Recorded data
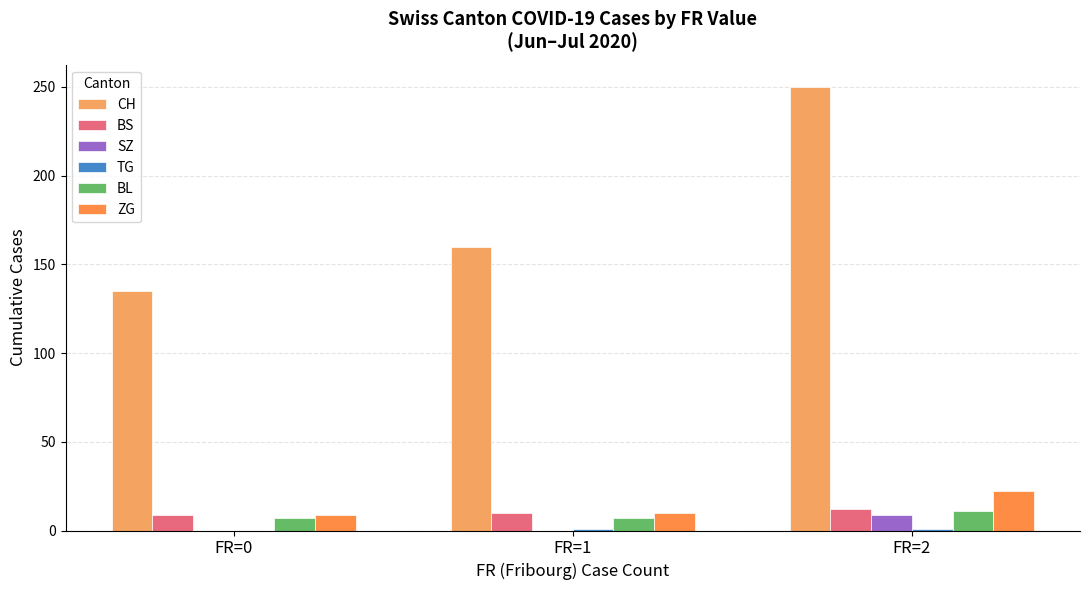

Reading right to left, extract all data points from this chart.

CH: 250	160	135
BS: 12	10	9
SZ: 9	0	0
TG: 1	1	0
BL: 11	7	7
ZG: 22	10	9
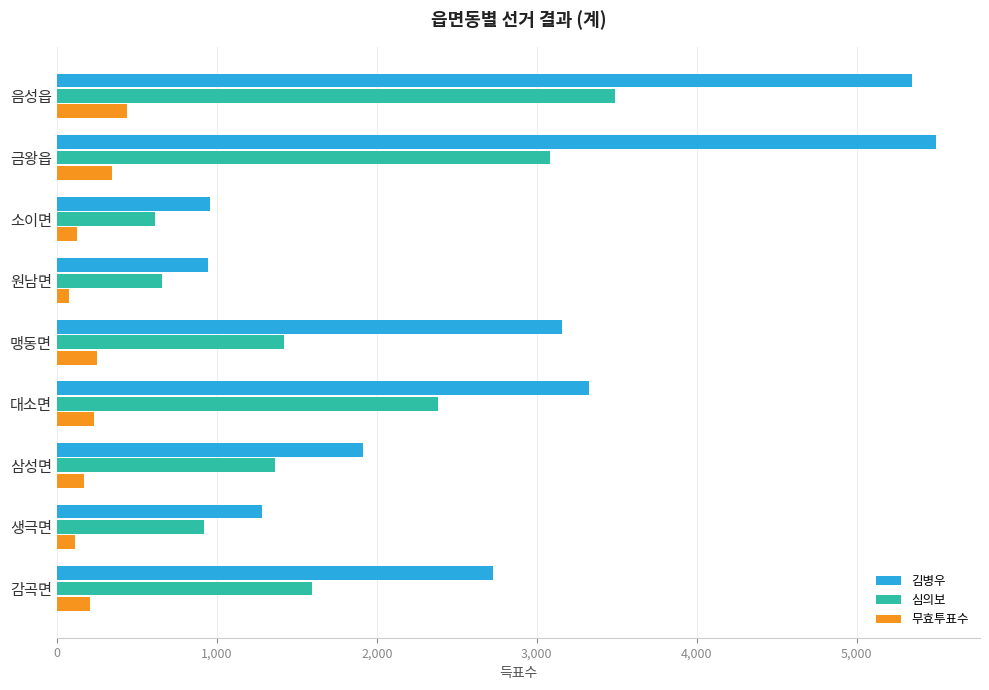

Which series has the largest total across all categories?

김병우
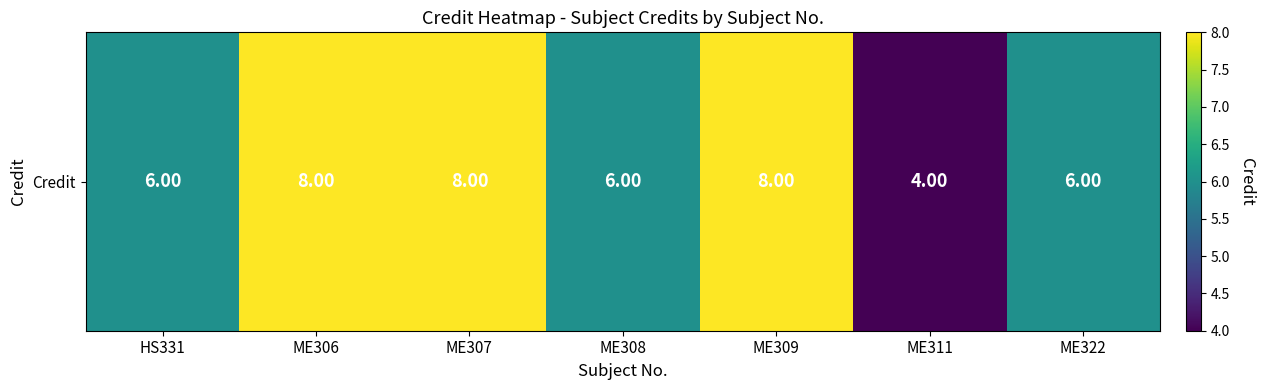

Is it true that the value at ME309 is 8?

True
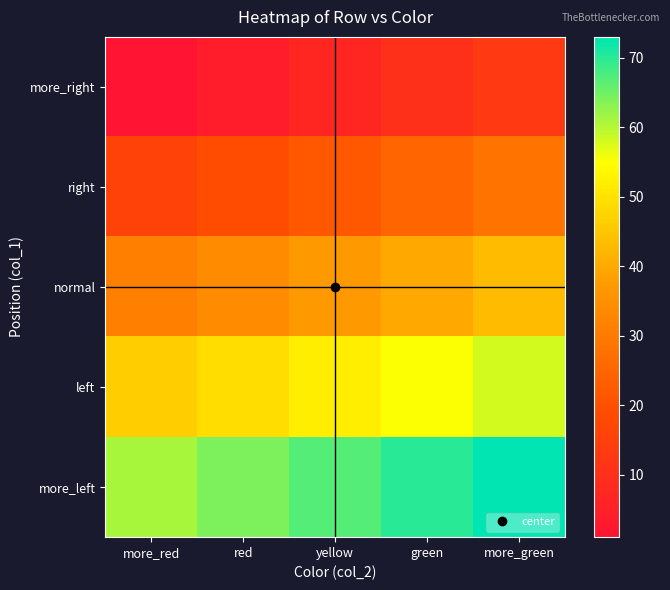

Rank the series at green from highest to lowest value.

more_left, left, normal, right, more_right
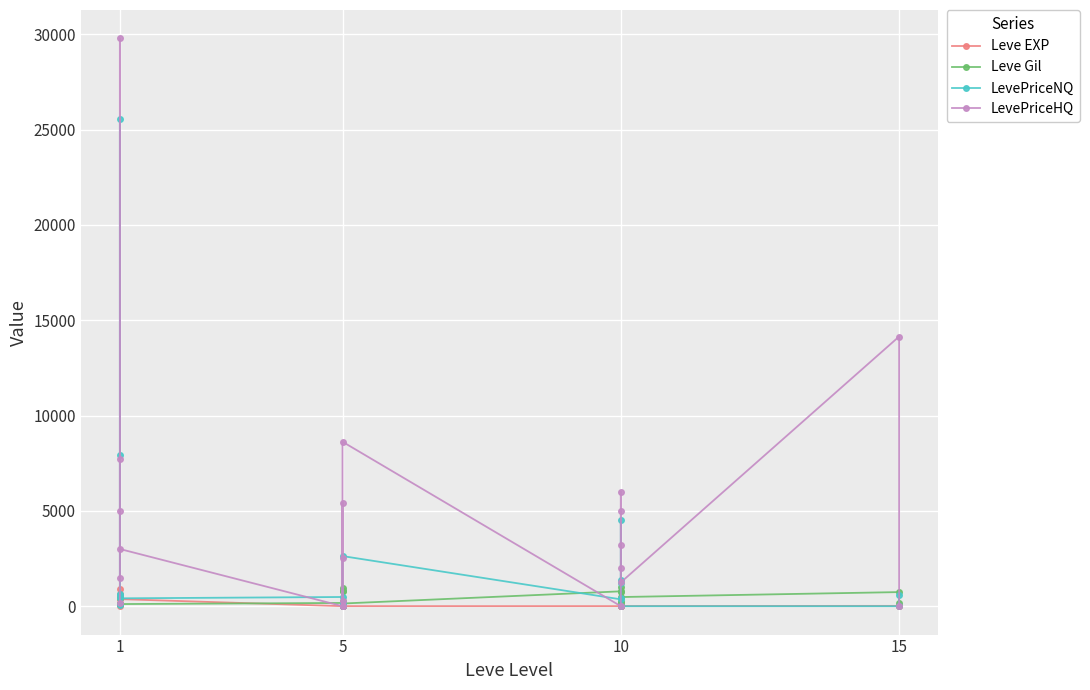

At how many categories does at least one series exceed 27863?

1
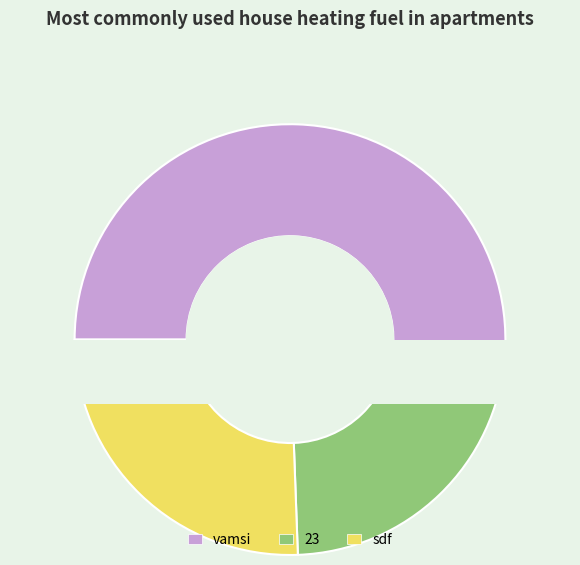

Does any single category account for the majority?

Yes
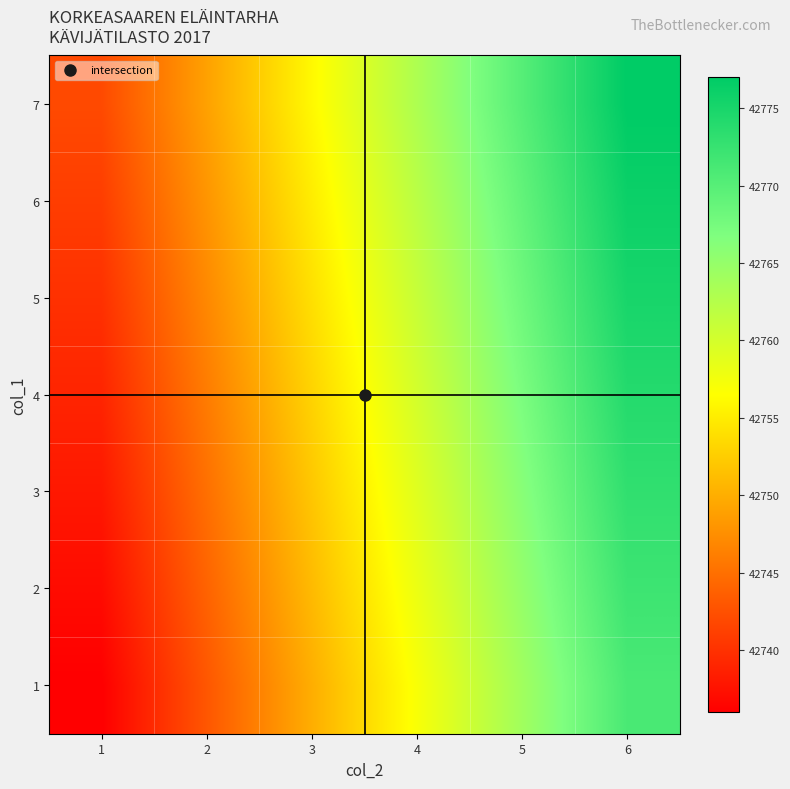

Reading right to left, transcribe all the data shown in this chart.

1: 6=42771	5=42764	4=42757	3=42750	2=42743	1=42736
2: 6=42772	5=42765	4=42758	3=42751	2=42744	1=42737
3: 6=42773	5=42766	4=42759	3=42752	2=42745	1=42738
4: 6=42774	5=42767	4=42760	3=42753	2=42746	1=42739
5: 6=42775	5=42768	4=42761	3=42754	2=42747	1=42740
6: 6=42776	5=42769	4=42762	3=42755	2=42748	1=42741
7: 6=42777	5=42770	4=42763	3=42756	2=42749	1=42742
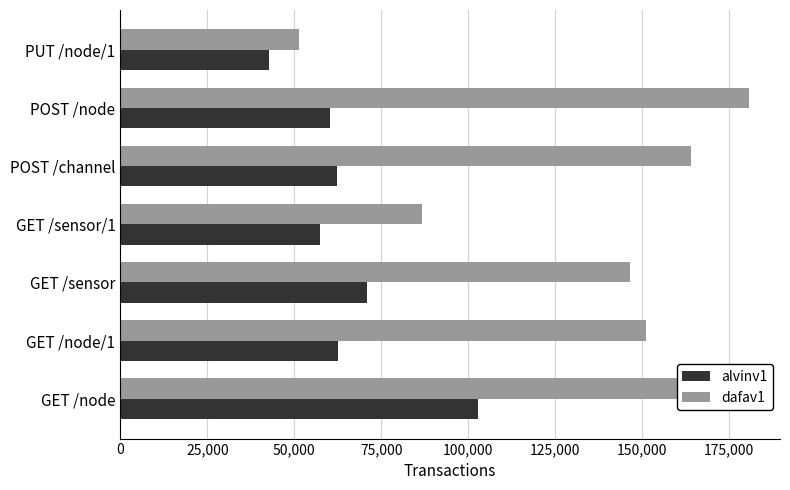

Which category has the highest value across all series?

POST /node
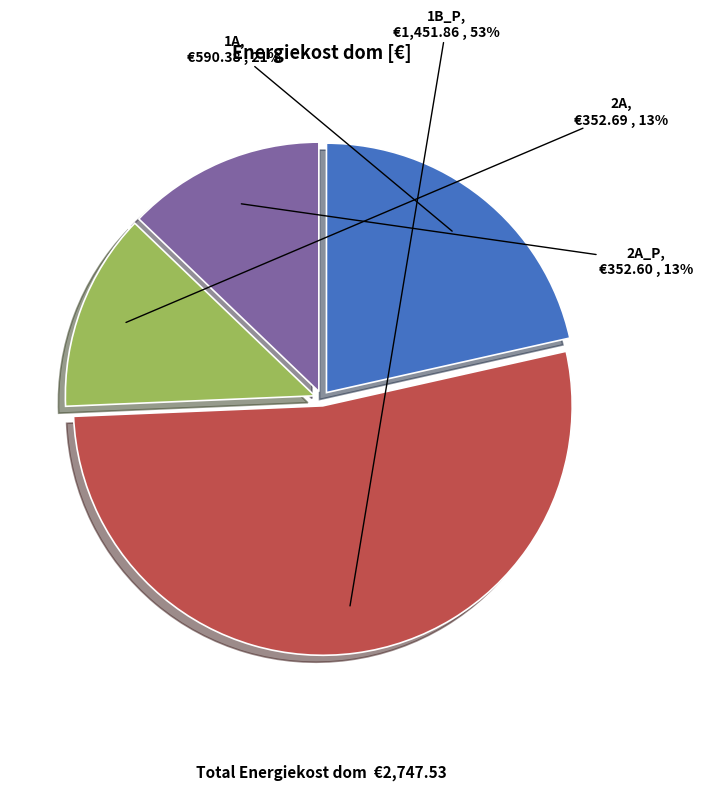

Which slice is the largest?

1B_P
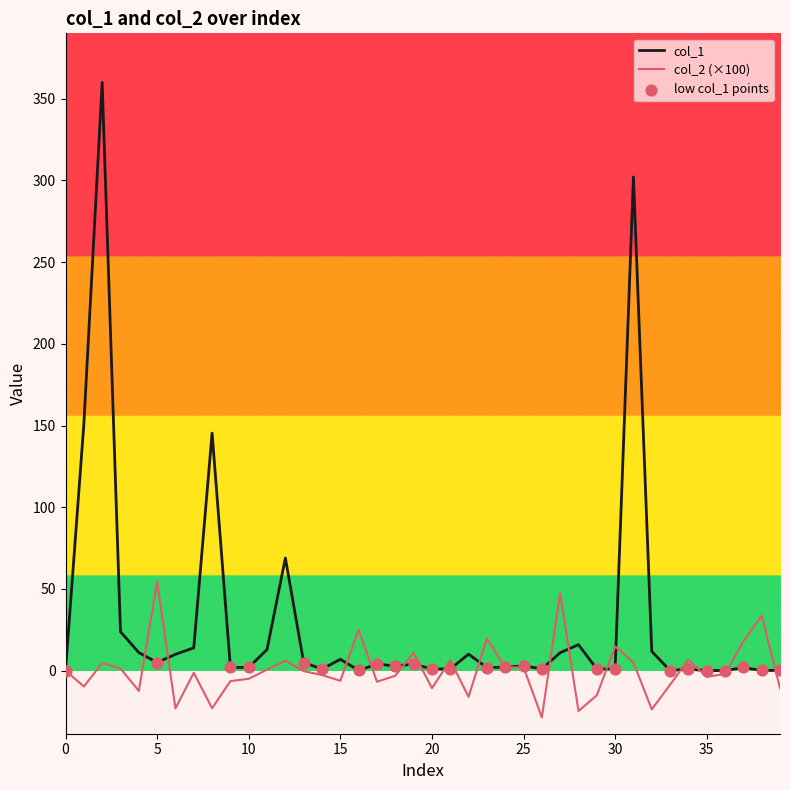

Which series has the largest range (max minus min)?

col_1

* **What you are asked to do**
Reproduce all of the records with "Reading right to left" substituted by "Reading from right to left" wherever it occurs, keeping everything else unchanged, and omit the pictures from your answer.

* **Result**
Reading from right to left, extract all data points from this chart.

CH: 250	160	135
BS: 12	10	9
SZ: 9	0	0
TG: 1	1	0
BL: 11	7	7
ZG: 22	10	9

Which series has the largest total across all categories?

김병우

Is it true that the value at ME309 is 8?

True

Rank the series at green from highest to lowest value.

more_left, left, normal, right, more_right

At how many categories does at least one series exceed 27863?

1

Does any single category account for the majority?

Yes

Reading from right to left, transcribe all the data shown in this chart.

1: 6=42771	5=42764	4=42757	3=42750	2=42743	1=42736
2: 6=42772	5=42765	4=42758	3=42751	2=42744	1=42737
3: 6=42773	5=42766	4=42759	3=42752	2=42745	1=42738
4: 6=42774	5=42767	4=42760	3=42753	2=42746	1=42739
5: 6=42775	5=42768	4=42761	3=42754	2=42747	1=42740
6: 6=42776	5=42769	4=42762	3=42755	2=42748	1=42741
7: 6=42777	5=42770	4=42763	3=42756	2=42749	1=42742

Which category has the highest value across all series?

POST /node

Which slice is the largest?

1B_P

Which series has the largest range (max minus min)?

col_1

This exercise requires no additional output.